The meaning of an item of gross income is, under Section 61 of the 1954 Code, limited to specific items and does not include everything that results in an increase in tax. It is restricted to positive items and does not include negative elements such as deductions (like depreciation), the omission of which results in increased taxes.
The Fine case does not support appellant's position. The Court of Claims there considered that factory depreciation was a constituent element of the taxpayer's cost of goods in determining its gross income and was not a simple deduction. Such an analysis would not apply here because our case is not concerned with the computation of gross income based upon cost of goods sold.
In our view depreciation is not part of the computation of gross income. Rather, it represents a deduction applicable to gross income.
In addition to this difference, it is to be conceded that our general approach to the issue differs from that which was followed by the Court of Claims in Fine.
WHETHER THE FAILURE TO CLAIM ALLOWABLE DEPRECIATION
DEDUCTIONS FOR THE YEARS 1964, 1965 AND 1966
QUALIFIES AS A CIRCUMSTANCE OF
ADJUSTMENT UNDER SECTION 1312(7)
The alternative contention of the taxpayer is that Subsection (7) of Section 1312 of the Revenue Act of 1954, which is entitled "Basis of property after erroneous treatment of a prior transaction", applies in the instant case to relieve the taxpayer by permitting reopening (notwithstanding the statute of limitations) the returns for the taxable years 1964, 1965 and 1966.2
Subsection (7) provides for an adjustment in a situation where the determination of the taxpayer's later year tax liability establishes the basis of property and in respect of any transaction on which such basis depends or in respect of any transaction which was erroneously treated as affecting such basis, there occurred with respect to the taxpayer any of the type of errors described in Paragraph (C) of that subsection, such as an erroneous inclusion or omission from gross income under Subparagraph (i); or an erroneous recognition or non-recognition of gain or loss under Subparagraph (ii); an erroneous deduction of an item properly chargeable to a capital account; or an erroneous charge to a capital account of an item properly deductible, under Subparagraph (iii).

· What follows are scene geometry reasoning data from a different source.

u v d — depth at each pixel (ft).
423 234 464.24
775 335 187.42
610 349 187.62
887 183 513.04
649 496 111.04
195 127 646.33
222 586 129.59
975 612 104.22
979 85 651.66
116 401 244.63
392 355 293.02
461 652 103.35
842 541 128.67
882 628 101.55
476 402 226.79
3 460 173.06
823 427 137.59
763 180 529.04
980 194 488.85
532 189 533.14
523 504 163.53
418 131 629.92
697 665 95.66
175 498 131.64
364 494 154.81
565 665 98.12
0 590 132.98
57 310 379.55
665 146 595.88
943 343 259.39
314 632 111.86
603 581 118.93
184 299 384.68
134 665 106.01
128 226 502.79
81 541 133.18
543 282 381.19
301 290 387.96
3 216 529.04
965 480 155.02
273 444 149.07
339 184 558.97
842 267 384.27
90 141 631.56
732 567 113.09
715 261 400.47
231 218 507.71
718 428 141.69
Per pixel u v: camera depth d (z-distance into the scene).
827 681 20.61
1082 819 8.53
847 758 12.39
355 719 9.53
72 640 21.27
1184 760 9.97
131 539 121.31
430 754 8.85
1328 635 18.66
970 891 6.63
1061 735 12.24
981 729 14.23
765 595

Section 1312(7) deals then with a capital transaction and relief available in connection with such a transaction where certain errors have taken place affecting the basis of property or in respect of any transaction which was erroneously treated as affecting such basis. The aforementioned errors contained in Subparagraph (C) are summarized above.
The district court here ruled that the failure to take an allowable deduction for depreciation, which is the situation here, did not constitute a transaction within the meaning of the section. The court explained that the word transaction contemplates a business transaction in the ordinary sense. For example, a sale, purchase, acquisition or exchange. The court's reasoning was that the failure to take an allowable deduction for depreciation does not quality under the definition of transaction.
The cases of United States v. Rushlight, 291 F.2d 508 (9th Cir. 1961) and Granger v. United States, 3 A.F.T.R.2d 361 (S.D. Cal. 1958), recognize that the neglect of the taxpayer to claim depreciation does not constitute a transaction within the meaning of Section 1312(7) (A).
The court was correct then in construing the term "transaction" as meaning business transaction in the ordinary sense of the term such as distributions, sales, purchases, dispositions, acquisitions or exchanges. The failure to make a particular entry falls far short of being a sale, an exchange or transfer, and hence it cannot be considered in and of itself a transaction. At most it is one small element of an entire or whole transaction.
There is another reason why the appellant does not qualify under Section 1312(7). None of the errors which are set forth in (C) of Section 1312(7) are present here. There is no erroneous inclusion or omission of gross income (see the discussion in Part I above), (C) (i); nor is there an erroneous recognition or non-recognition of gain of loss, (C) (ii); nor is there an erroneous deduction of an item which should have been capitalized or vice versa, (C) (iii).
Appellant argues that the failure to claim allowable depreciation constitutes an erroneous deduction of an item properly chargeable to capital account or is an erroneous charge to a capital account of an item properly deductible, (C) (iii). We do not see failure to claim allowable depreciation as a circumstance in which the cost of property was initially erroneously added at the time of purchase to a capital account instead of being currently deducted in full in the year of said purchase. The cost of the property here at issue is not deductible in full in the year of purchase. Where there is an erroneous charge to capital account of property depreciable or subject to amortization, the taxpayer then simply recovers the cost of the property through depreciation allowance for the useful life of the property. He does not fully deduct it in the year of purchase. The instant case, in which the taxpayer failed by oversight to claim an allowable depreciation allowance on a capital item, just does not fall within the deduction/capitalization dichotomy of Section 1312(7) (C) (iii).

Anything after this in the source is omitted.